11.4 The other party indemnifies ShopXpress and its employees against third-party claims for compensation for material and immaterial damage caused directly or indirectly by (the use of) the goods delivered by ShopXpress, unless the damage is the result of deliberate/grievous fault on the part of personnel of ShopXpress and/or third parties it has engaged.
11.5 ShopXpress's liability under the agreement entered into with the buyer is limited under all circumstances to the invoice amount of the agreement excluding VAT.
11.6 Any claims for apparent defects lapse if the customer does not complain about them within 7 calendar days of taking delivery. Replaced parts remain our property for the duration of our retention of title.
11.7 ShopXpress' liability with regard to advice, instructions and information is excluded, even if they are possibly given within the framework of installation of our goods.

Article 12. Warranty
12.1 Subject to the restrictions set out below, ShopXpress provides a warranty for a period to be agreed with regard to the products it delivers. This guarantee is limited to manufacturing faults that occur and therefore does not include faults that have their cause in parts of the goods delivered that are subject to any form of wear and tear or consumption.
12.2 The warranty relating to the goods delivered by ShopXpress is limited, both in terms of content and duration, to the warranty granted by the manufacturer.
12.3 Warranty provisions only apply in the case of the use of the delivered goods corresponding to their intended use.
12.4 The guarantee also lapses if the other party and/or third parties engaged by it carry out work or make changes to the delivered goods.
12.5 The guarantee also lapses if the delivered goods are used inexpertly by the other party and/or third parties engaged by it.
12.6 If the other party does not fulfil, partially fulfil or does not fulfil in time any obligation arising from the agreement concluded between the parties, ShopXpress is not obliged to provide a guarantee as long as that situation continues.

Article 13. Force majeure
13.1 For this purpose, ‘force majeure’ means: every circumstance independent of the will of the parties or unforeseeable circumstance as a result of which fulfilment of the agreement can no longer reasonably be required by the other party.

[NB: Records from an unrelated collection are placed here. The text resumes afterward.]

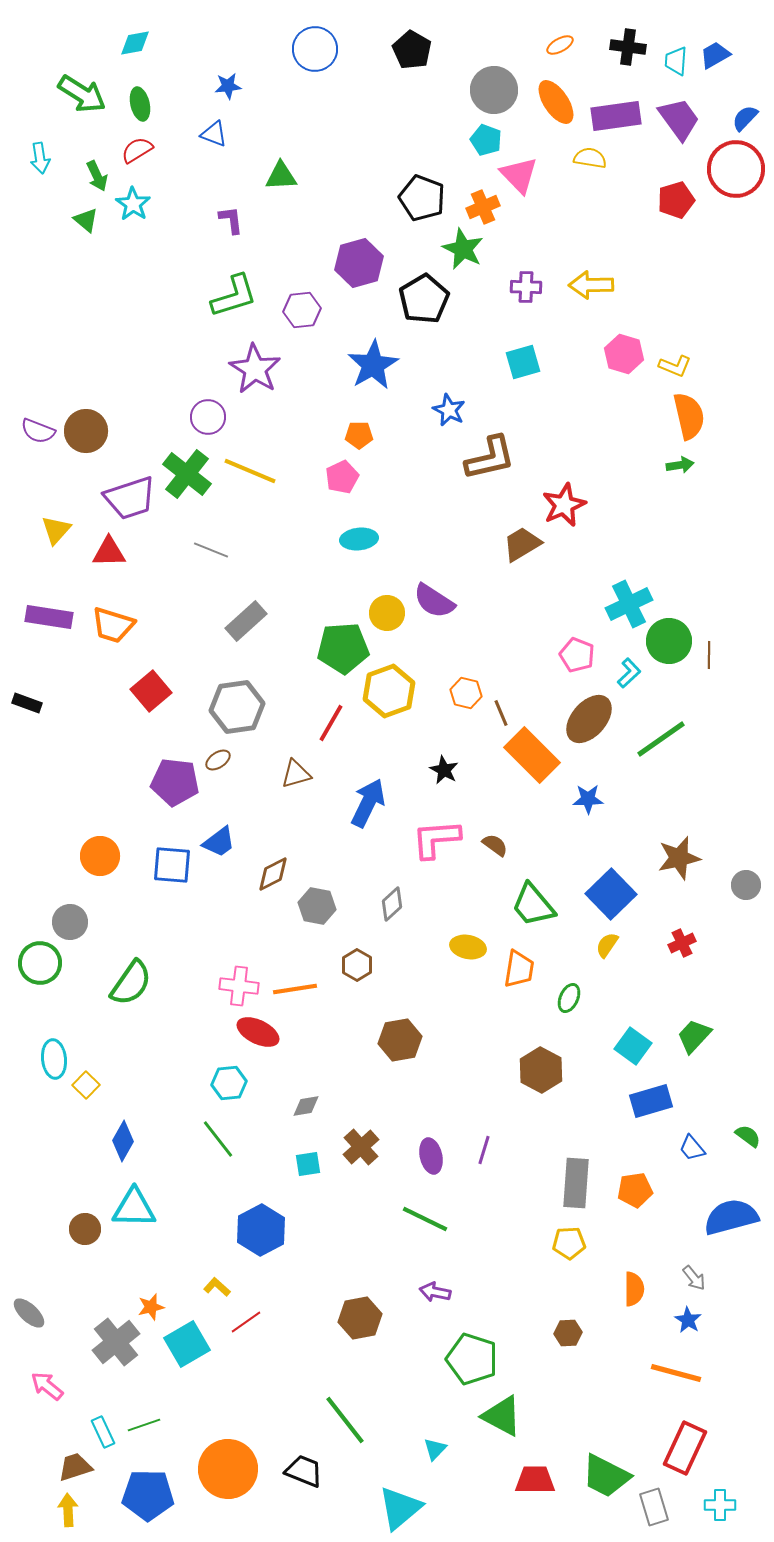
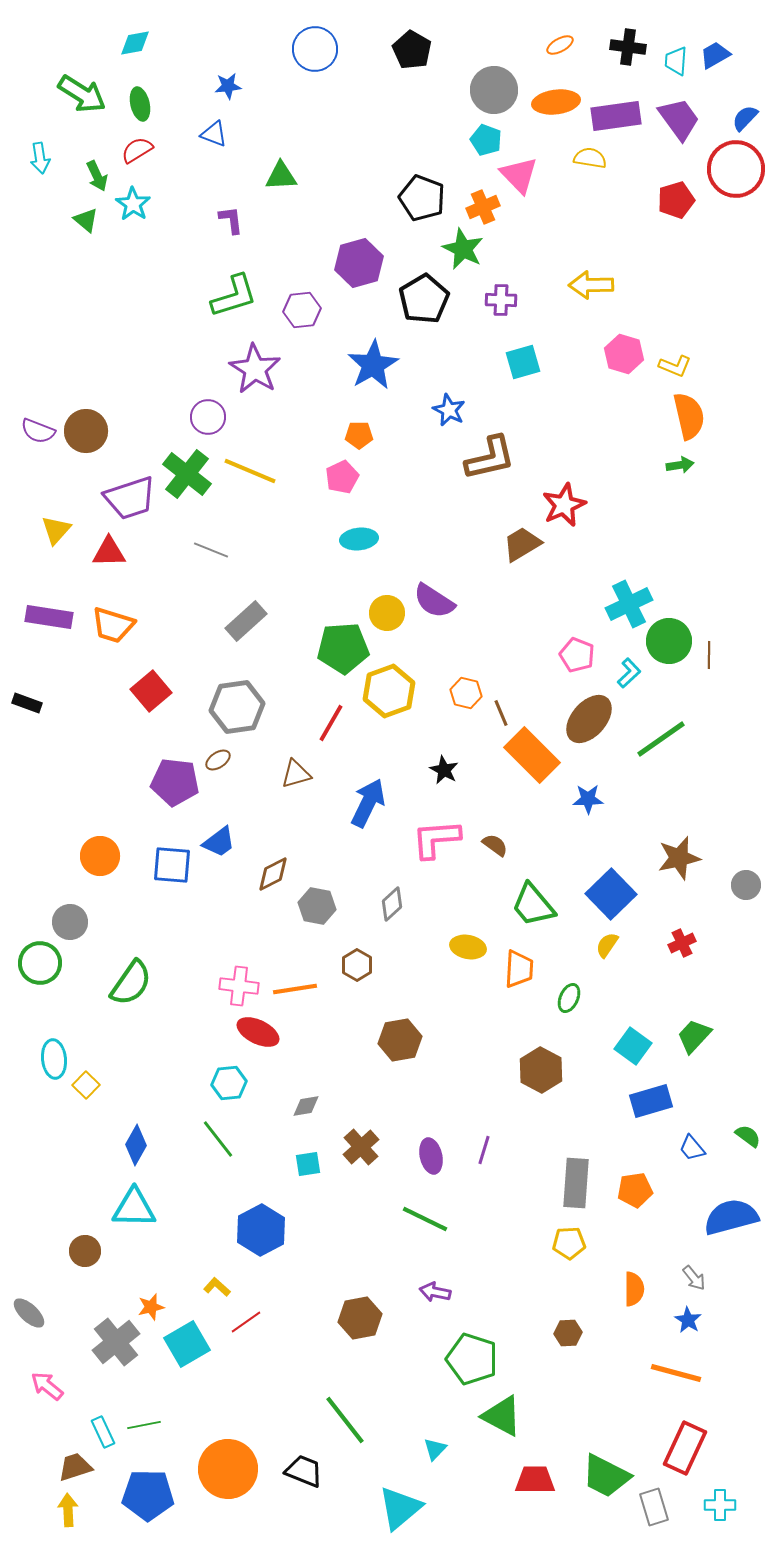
orange ellipse at (556, 102): rotated 63 degrees counterclockwise
purple cross at (526, 287): moved 25 px left, 13 px down
orange trapezoid at (519, 969): rotated 6 degrees counterclockwise
blue diamond at (123, 1141): moved 13 px right, 4 px down
brown circle at (85, 1229): moved 22 px down
green line at (144, 1425): rotated 8 degrees clockwise
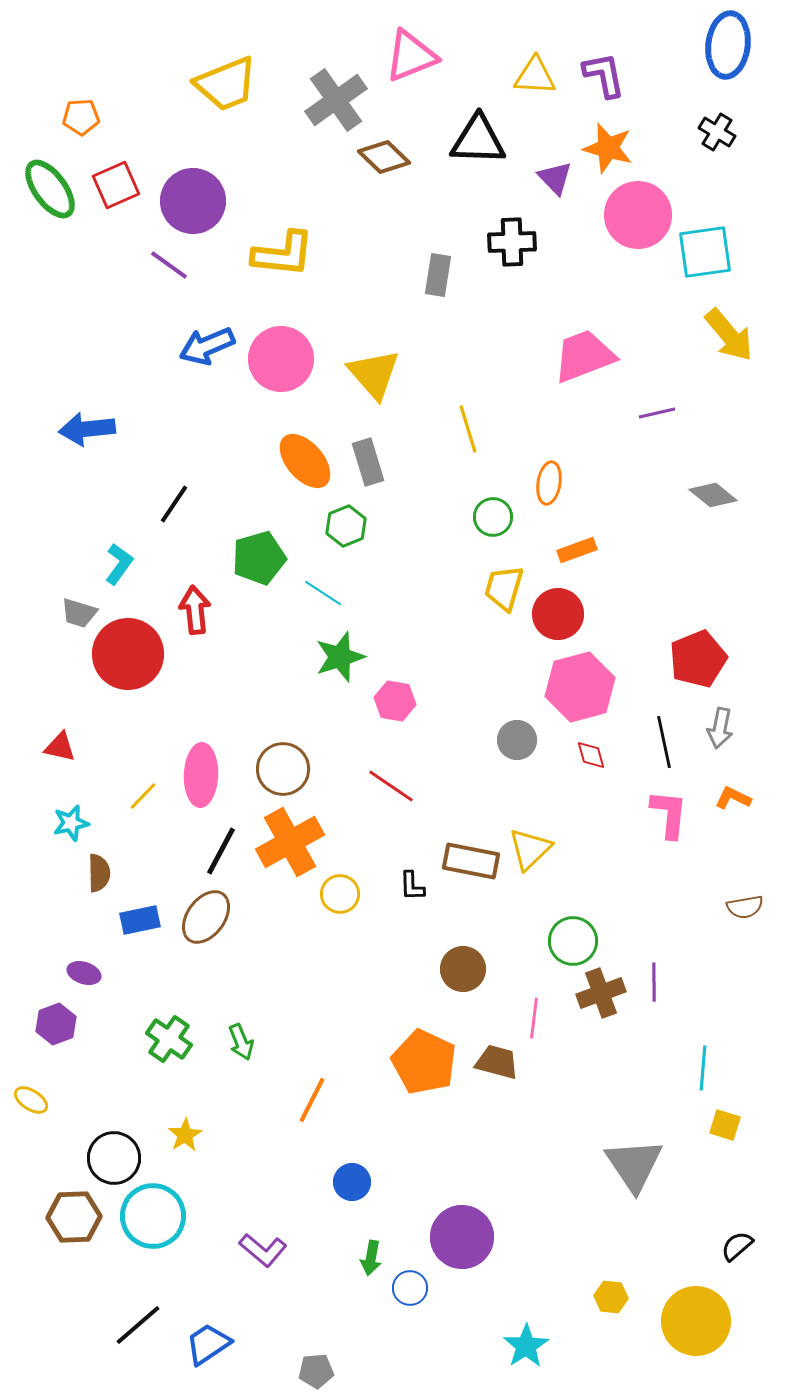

13.2 If in ShopXpress' judgement the force majeure will be of a temporary nature, it is entitled to suspend the performance of the agreement for as long as the circumstance causing the force majeure no longer occurs.
13.3 If, in ShopXpress' judgment, the force majeure situation is of a permanent nature, the parties may make arrangements for the dissolution of the agreement and the consequences associated with it.
13.4 ShopXpress is entitled to demand payment for the performance, which was carried out in the execution of the agreement in question, before the force majeure-causing circumstance became apparent.
13.5 The party that believes it is (or will be) in force majeure must immediately notify the other party.

Article 14. Data protection
The other party is hereby informed that ShopXpress will at all times treat the personal data obtained in the context of its business confidentially and at least protect them in accordance with Dutch law.

Article 15. Advertising material
The other party hereby gives his express consent to receive any advertising material from ShopXpress without prior invitation to do so.

Article 16. Applicable law and disputes
16.1 Dutch law applies exclusively to all disputes between the parties and legal relationships arising from them.
16.2 All disputes arising from or relating to the agreement to which these terms and conditions apply or the relevant terms and conditions themselves and their interpretation or implementation will be settled by the competent court in Amsterdam or the competent court in the buyer's place of residence, at ShopXpress's discretion, unless otherwise agreed.